Jane Fonda delivered a letter to the Ecuadorian consulate in Los Angeles, urging Ecuador’s top court to uphold the rights of the Waorani people. Wiña Omaca Boyotai, whom Jane met in the Amazon, has traveled from her rainforest homeland to Quito to defend her people’s right to be heard in a landmark court case.
QUITO / LOS ANGELES, May 13, 2025.— In a rare and moving parallel act of resistance, two respected elders from opposite sides of the world, Academy Award-winning actor and activist Jane Fonda and Waorani warrior Wiña Omaca Boyotai, are delivering the same urgent message to the highest authorities in Ecuador: Listen and respond to the Indigenous Peoples protecting the Amazon.

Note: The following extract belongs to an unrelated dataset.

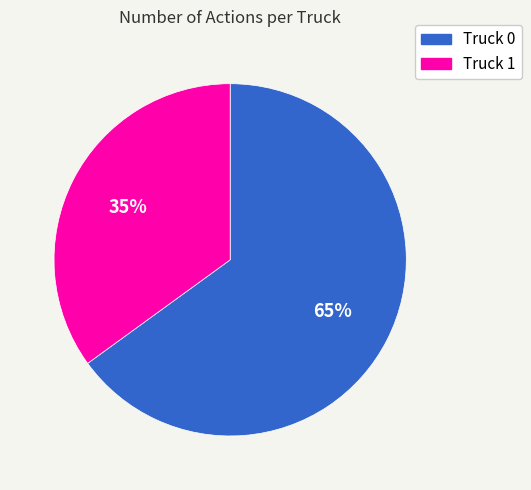

Do Truck 0 and Truck 1 together represent more than half of the pie?

Yes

Jane Fonda, 87, delivered a letter today to the Ecuadorian consulate in Los Angeles on behalf of Amazon Frontlines and dozens of global supporters. The letter demands that Ecuador’s Constitutional Court hear the Waorani delegation, who traveled days from the rainforest to the capital, Quito, to make sure the highest court in their country listens to them. At nearly the same moment, Wiña Boyotai, a spiritual leader of the Waorani people, also in her late 80s, led over 120 members of her community on a march through the streets of Quito to the Court’s doorstep, determined to make their voices heard.

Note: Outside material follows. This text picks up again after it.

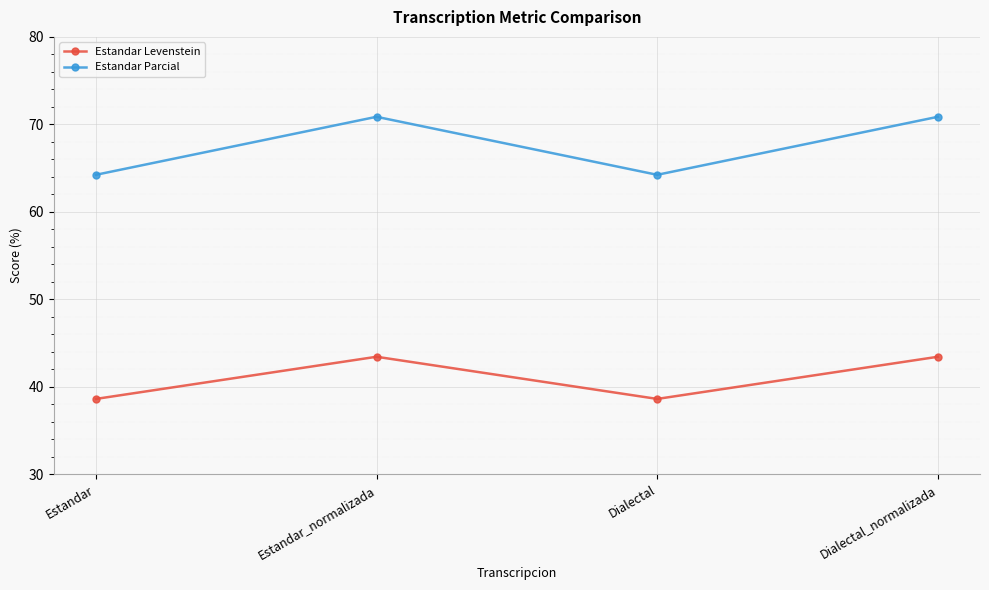

Reading left to right, transcribe all the data shown in this chart.

Estandar Levenstein: Estandar=38.6	Estandar_normalizada=43.4	Dialectal=38.6	Dialectal_normalizada=43.4
Estandar Parcial: Estandar=64.2	Estandar_normalizada=70.9	Dialectal=64.2	Dialectal_normalizada=70.9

This moment is more than a legal appeal, it’s a turning point in a continent-wide struggle for climate justice and Indigenous sovereignty. Across the Amazon Basin, enshrining Indigenous Peoples’ right to decide what happens in their territories in national constitutions could be a game-changer for the future of the rainforest and the planet. Scientific studies consistently show that Indigenous-managed lands are the most effective barriers against deforestation, biodiversity loss, and climate breakdown.
Yet these very same communities now face an all-out assault from powerful oil and mining interests, aided by complicit governments and legal loopholes. Ecuador’s Constitutional Court has a chance to set a historic precedent that echoes far beyond its borders, recognizing that the frontline defenders of the Amazon are also its rightful stewards. As the climate crisis deepens and extractive industries push into ever more remote areas, listening to Indigenous voices is not only a legal obligation, it’s a planetary imperative.
The letter they carry is signed by more than 80 global figures, including renowned artists, human rights defenders, and international organizations. It calls on Ecuador’s Constitutional Court to uphold the right of Indigenous Peoples to free, prior, and informed consent over any extractive projects in their ancestral land, rights enshrined in law but routinely ignored in practice.
“Jane was moved to tears when she met Wiña in the Ecuadorian Amazon last March,” says Mitch Anderson, Executive Director of Amazon Frontlines. “Two women, both elders, both warriors in their own way, coming together for the same cause. Different lives, but the same fight.”
Photos and video of both Jane and Wiña delivering the letter are a powerful visual statement of cross-continental solidarity. In a world too often divided by politics and geography, these two women show what shared purpose and moral clarity look like.
“This is not just about Ecuador,” Fonda says. “It’s about protecting the lungs of the planet, and respecting the people who have safeguarded it for millennia.”
The Waorani and their allies are calling on the Court to issue a precedent-setting ruling regarding 1296-19JP, a case with wide-reaching implications for Indigenous sovereignty and ecological protection, especially as the Ecuadorian government pushes forward with a controversial new oil auction in the South Amazon.
As Wiña walks toward the Court in Quito, and Jane toward the consulate in LA, the message is clear: the world is watching, the elders are leading, and Indigenous rights must be respected.